Arriving late in the day to a new and unfamiliar city, the thirsty international financial services executive (TIFSE) wanders out of his or her hotel, hair still damp from the shower, in search of a congenial place to have a beer and perhaps, bump into a friend or two, ahead of a room-service dinner.
But how do you find a congenial place? Just where was it that they said everyone goes when they come here? Mind you, that was some years ago now…
For some time, the intrepid staff of International Investment have been tirelessly pursuing this important story: Just which is the best, most congenial watering hole for a TIFSE in Dubai…Singapore…Douglas? And of the venues on offer, which are the long-standing, classic old boozers, with the history and the stories just waiting to be rediscovered?
Admittedly, this list will only ever be a measure of subjective opinions.
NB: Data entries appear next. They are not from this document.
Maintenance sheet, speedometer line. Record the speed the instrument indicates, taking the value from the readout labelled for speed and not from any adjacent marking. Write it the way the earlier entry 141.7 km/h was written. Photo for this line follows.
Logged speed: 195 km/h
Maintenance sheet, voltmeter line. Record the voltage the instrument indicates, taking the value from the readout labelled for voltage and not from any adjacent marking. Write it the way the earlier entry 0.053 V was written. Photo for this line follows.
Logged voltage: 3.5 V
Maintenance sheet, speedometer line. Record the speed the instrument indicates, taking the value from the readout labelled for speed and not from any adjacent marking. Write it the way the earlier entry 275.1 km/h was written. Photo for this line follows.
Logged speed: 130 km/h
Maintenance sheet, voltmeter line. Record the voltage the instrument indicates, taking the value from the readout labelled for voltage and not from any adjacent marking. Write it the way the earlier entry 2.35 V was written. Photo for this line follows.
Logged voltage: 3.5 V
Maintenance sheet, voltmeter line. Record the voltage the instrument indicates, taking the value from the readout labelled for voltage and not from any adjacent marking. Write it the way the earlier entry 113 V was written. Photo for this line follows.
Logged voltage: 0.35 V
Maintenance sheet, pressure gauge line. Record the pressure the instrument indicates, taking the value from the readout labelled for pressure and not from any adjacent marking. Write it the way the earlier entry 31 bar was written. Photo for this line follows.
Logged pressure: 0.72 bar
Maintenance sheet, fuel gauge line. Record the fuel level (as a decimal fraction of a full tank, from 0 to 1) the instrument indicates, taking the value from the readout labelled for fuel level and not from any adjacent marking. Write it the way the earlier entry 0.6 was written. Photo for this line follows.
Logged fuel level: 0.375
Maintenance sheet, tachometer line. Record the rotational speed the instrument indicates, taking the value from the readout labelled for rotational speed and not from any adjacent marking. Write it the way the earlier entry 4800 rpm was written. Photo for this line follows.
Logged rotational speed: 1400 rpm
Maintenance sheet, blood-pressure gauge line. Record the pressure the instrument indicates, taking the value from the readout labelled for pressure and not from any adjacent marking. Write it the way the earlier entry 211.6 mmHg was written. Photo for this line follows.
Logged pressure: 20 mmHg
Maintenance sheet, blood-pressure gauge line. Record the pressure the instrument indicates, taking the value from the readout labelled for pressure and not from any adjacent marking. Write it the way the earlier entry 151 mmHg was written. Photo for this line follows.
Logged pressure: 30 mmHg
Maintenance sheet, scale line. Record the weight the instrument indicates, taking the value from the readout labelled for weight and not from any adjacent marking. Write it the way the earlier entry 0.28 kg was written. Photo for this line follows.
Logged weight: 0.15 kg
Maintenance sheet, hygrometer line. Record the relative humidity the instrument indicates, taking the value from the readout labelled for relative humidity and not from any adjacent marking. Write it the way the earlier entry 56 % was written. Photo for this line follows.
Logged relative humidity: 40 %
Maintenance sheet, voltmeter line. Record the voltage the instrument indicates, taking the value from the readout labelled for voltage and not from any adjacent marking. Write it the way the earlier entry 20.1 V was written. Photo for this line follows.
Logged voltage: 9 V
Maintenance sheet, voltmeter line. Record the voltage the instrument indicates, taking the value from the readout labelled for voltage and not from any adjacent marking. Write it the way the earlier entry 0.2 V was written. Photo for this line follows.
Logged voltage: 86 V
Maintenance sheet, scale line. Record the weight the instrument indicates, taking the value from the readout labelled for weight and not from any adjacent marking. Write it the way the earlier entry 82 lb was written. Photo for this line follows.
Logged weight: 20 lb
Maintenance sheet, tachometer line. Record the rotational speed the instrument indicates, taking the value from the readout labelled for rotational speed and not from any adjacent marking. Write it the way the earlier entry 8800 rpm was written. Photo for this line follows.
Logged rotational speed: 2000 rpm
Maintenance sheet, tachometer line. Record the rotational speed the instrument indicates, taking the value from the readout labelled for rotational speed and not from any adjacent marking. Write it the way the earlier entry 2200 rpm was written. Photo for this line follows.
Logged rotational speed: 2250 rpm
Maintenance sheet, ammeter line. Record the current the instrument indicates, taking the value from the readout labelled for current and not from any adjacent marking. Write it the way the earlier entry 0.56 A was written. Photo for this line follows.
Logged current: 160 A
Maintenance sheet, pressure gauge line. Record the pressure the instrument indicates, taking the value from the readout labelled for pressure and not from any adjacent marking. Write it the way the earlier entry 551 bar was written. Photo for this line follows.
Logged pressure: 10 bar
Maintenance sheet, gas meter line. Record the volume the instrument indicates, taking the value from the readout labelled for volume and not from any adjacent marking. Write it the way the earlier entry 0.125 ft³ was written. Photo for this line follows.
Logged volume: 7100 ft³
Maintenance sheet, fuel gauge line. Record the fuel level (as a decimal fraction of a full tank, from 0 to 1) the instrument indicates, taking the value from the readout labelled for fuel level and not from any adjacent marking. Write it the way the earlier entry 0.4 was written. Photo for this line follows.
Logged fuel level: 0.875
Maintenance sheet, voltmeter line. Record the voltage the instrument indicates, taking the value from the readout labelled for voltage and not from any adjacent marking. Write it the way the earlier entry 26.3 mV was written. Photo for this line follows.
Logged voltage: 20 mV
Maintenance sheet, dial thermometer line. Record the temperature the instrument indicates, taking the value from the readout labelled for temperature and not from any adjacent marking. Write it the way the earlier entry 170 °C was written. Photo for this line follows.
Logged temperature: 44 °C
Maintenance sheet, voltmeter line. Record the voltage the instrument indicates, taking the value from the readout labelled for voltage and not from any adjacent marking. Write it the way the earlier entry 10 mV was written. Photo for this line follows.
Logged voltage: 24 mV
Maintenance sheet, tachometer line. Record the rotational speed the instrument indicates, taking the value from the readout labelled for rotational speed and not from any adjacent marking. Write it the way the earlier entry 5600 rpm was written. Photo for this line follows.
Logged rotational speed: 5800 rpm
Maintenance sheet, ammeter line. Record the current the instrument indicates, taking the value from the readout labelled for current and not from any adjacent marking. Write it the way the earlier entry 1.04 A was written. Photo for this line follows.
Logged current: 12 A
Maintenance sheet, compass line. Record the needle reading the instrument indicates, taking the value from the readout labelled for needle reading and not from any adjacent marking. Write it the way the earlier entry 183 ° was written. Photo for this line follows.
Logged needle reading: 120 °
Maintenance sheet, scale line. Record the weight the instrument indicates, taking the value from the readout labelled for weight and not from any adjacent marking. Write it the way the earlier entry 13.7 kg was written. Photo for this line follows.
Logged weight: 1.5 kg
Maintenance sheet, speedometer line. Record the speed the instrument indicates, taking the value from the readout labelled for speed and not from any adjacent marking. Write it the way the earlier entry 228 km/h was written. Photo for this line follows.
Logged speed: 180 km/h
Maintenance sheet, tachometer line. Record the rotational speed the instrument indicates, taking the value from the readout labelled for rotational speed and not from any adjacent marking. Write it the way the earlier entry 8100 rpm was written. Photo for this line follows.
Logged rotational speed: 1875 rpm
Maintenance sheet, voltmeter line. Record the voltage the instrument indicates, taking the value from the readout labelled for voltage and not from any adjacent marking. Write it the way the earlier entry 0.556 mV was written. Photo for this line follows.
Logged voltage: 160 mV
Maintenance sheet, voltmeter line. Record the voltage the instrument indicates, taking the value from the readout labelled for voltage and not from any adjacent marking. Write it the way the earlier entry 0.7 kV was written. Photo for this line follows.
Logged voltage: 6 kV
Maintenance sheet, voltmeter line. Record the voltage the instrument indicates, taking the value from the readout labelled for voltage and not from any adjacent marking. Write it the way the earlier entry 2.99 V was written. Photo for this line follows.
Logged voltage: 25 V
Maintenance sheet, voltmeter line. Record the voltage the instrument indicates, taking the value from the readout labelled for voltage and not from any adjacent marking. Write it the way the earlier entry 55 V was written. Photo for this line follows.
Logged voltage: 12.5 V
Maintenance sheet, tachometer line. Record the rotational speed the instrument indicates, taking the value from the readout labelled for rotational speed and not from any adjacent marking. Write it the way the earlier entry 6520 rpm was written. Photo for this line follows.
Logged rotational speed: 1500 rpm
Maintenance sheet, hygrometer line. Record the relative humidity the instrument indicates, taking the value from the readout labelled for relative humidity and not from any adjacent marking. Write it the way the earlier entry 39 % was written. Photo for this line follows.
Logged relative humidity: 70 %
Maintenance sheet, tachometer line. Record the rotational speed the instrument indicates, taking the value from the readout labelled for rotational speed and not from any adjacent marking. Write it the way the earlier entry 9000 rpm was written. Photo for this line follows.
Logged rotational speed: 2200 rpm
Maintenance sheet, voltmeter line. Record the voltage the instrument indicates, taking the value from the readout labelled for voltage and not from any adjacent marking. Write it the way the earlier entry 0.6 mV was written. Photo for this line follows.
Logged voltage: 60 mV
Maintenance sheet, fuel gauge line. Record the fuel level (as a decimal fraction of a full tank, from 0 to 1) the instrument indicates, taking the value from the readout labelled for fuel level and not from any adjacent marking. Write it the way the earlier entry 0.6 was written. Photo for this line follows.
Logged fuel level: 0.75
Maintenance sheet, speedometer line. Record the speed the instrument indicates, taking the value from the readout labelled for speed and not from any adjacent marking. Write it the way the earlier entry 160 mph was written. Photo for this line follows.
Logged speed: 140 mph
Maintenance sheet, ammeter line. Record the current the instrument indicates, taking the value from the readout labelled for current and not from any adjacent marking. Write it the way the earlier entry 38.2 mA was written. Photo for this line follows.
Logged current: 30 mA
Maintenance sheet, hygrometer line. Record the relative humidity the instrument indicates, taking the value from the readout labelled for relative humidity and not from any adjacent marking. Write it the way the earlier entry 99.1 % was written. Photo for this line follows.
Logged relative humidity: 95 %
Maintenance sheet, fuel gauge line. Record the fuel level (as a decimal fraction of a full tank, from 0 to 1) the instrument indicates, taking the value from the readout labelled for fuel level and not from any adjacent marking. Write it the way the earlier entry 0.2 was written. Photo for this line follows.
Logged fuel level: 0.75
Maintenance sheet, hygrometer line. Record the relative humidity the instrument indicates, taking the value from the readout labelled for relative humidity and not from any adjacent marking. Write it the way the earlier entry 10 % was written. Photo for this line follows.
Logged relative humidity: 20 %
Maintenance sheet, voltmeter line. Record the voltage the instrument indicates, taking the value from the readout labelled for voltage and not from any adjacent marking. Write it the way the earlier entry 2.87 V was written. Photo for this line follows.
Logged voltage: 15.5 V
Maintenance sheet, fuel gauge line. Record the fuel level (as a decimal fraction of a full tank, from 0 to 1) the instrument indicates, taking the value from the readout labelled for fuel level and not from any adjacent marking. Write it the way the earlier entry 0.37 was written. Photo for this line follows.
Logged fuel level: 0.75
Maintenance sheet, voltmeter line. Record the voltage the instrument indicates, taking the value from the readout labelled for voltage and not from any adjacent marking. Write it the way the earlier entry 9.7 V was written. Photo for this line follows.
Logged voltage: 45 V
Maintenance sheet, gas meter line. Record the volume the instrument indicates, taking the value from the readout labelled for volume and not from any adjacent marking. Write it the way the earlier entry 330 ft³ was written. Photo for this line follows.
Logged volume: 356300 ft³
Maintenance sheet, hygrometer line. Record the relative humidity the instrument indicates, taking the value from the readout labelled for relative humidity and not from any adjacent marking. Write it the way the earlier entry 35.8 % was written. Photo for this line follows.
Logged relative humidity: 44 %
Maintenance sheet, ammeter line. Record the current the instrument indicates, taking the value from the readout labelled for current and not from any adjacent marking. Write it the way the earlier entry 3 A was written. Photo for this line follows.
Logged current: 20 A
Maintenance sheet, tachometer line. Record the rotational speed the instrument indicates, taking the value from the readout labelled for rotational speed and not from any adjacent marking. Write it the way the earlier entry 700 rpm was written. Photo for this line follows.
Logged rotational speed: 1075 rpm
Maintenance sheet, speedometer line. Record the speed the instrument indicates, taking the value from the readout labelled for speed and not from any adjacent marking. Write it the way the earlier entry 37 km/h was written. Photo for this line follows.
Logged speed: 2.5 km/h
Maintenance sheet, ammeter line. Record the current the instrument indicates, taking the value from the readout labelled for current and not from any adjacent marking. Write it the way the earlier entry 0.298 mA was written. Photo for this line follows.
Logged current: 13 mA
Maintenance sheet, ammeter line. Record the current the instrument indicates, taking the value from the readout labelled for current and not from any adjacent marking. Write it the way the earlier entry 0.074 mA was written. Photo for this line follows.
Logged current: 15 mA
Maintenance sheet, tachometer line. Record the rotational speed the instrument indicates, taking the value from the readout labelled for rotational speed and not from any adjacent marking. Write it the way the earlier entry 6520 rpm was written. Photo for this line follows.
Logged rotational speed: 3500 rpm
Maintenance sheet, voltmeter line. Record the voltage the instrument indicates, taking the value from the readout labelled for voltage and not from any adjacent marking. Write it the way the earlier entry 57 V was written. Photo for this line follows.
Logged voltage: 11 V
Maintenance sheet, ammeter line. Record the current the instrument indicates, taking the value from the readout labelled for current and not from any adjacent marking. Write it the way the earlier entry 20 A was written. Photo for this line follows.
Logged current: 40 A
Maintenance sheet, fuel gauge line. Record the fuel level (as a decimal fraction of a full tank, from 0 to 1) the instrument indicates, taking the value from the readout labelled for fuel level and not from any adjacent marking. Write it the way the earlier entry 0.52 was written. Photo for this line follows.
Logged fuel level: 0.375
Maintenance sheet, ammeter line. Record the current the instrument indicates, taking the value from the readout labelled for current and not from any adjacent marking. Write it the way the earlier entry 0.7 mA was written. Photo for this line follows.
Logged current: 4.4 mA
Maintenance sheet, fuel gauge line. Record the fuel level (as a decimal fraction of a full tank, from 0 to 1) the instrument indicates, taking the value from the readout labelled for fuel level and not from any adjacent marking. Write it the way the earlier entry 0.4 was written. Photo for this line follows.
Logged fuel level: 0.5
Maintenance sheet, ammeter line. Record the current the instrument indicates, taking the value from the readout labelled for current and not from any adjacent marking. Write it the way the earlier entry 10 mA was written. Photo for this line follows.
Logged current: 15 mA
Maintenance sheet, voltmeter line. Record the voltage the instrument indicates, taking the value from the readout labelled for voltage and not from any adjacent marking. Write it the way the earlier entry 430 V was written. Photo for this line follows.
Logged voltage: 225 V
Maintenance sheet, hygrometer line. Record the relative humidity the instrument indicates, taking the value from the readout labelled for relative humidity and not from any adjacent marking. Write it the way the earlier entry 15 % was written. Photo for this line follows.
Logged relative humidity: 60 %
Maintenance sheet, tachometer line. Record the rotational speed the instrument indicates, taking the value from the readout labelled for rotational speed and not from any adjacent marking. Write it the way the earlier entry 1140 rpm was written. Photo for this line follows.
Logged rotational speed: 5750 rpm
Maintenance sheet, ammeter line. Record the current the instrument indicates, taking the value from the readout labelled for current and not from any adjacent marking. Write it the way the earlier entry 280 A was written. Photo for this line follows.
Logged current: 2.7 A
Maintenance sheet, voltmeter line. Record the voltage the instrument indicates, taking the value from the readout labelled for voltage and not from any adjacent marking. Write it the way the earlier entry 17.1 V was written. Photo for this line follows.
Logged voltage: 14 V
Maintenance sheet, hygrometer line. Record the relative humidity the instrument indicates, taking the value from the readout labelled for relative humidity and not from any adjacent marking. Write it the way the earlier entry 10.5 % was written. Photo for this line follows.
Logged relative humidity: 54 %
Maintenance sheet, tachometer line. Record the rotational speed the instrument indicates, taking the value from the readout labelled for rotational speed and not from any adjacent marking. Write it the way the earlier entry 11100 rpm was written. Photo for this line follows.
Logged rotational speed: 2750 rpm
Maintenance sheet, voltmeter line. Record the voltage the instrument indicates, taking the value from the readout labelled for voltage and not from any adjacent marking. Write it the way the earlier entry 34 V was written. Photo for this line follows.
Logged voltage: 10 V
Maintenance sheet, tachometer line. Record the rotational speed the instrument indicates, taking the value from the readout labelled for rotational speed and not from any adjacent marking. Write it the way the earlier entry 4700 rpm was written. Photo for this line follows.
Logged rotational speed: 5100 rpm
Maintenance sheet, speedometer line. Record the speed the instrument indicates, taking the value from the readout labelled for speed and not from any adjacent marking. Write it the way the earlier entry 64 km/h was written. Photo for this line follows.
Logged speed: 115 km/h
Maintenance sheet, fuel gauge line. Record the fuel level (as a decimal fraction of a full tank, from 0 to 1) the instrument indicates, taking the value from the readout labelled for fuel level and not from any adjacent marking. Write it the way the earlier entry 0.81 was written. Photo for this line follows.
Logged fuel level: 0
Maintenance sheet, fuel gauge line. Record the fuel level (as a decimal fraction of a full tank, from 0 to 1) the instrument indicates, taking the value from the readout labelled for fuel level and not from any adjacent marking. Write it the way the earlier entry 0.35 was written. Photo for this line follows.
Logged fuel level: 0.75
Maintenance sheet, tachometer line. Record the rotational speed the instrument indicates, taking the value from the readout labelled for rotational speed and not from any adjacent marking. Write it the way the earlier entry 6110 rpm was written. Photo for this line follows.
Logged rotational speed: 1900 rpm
One man’s ideal drinking establishment – because it’s quiet, and you can be left alone, for example – is another’s idea, as one American expat writer once put it, of hell with a beverage service.
One of the curious things we discovered, when doing our research into this important topic, was just how ubiquitous Irish- and Irish-themed establishments around the world are.
Evidently, the classic, un-fussy Irish pub formula has lent itself to easy re-creation in far-flung outposts, offering expats and business travellers alike a welcome taste of home at times when the effort of being a foreigner in an exotic land begins to wear.
It seems that when the language, culture, customs, climate and even the food and drink are unfamiliar, sometimes in the extreme, a pint of Guinness, drunk slowly in a darkened, wood-panelled room – possibly decorated in shamrocks and frolicking cartoon leprechauns – can seem just what the doctor ordered. Even, as one international executive told us after we mentioned this observation, in deepest darkest Kazakhstan more than 20 years ago.
Australian pubs used to be popular too, and in many places still are, but in London, they’ve been closing their doors in recent years. The reason, according to pub industry sources, is that significantly fewer Australians have been coming to the UK to work.
Given the key role such places play in the lives of expatriates, International Investment today will begin publishing our nominations for Best Classic Expat Pub in each of the key jurisdictions we cover. Our plan is to continue every Thursday until we run dry (so to speak).
We realise that our choices, in some cases, may be controversial. (This is why, in fact, we won’t even attempt to name one in London or New York.)
Although we don’t have a comments feature option below these stories, we invite you to get in touch with any comments by email, to this address: [email protected] The best comments will be added onto the bottom of the respective articles.
Similarly, if we haven’t yet named our choice for Best Classic Expat Pub in your patch, why not send us your nomination?
In the meantime, see you at the bar…
(To read our choice for Best Classic Expat Pub in Singapore, go to page 2.)
Establishment: The Penny Black and Harry’s Bar
Address: 26/27 and 28 Boat Quay, Singapore
Because they are next to each other and appeal to a similar if not identical clientele, we are including these two expat boozer stalwarts as a single entity.
Harry’s Bar in Singapore is at this point a chain, with some 20 Harry’s-branded venues throughout the island. But the one that counts as what some say is among Asia’s definitive expat watering hole experiences is the one next to the Penny Black, at 28 Boat Quay.
The website worldsbestbars.com explains that although it was “world famous anyway”, after it became known as the preferred haunt of renegade broker Nick Leeson – who famously brought down Barings Bank in 1995 – it now has “added rogue appeal”.
Among its cocktail offerings, evidently as a nod to this infamy, is one called Bank Breaker (pictured, below).
Once known to many expats for its jazz offerings, one of its big attractions now – as is the case for expat pubs around the world – is sporting events, screened live when possible.
Located at the Raffles Place entrance to Boat Quay, The Penny Black Victorian London Pub clearly seeks to create a “quintessential Victorian public house” in modern Singapore, as it states on its website. It is owned by the same company that also runs Muddy Murphy’s and the two Prince of Wales Backpacker pubs in the city-state, which says something about how its owners view their niche in the market. (As does the name of the Penny Black’s upstairs area, which is known as the ‘Snug Bar’.)
Fish, chips and mushy peas, naturally, are on the menu.
According to its website, the Penny Black was “painstakingly designed and built in England by master craftsmen”, then “shipped piece by piece to Singapore, where it was re-assembled by the same craftsmen”.
The Penny Black name, of course, is derived from the world’s first ever self-adhesive postage stamp, which was, yes, printed in black ink, sold for one penny, and first issued on the 6th May 1840.
Available beverages include such local mainstays as Tiger, Heineken and Guinness Stout, but it also has on tap Strongbow Cider, Old Speckled Hen, Kilkenny Irish Ale and Erdinger White.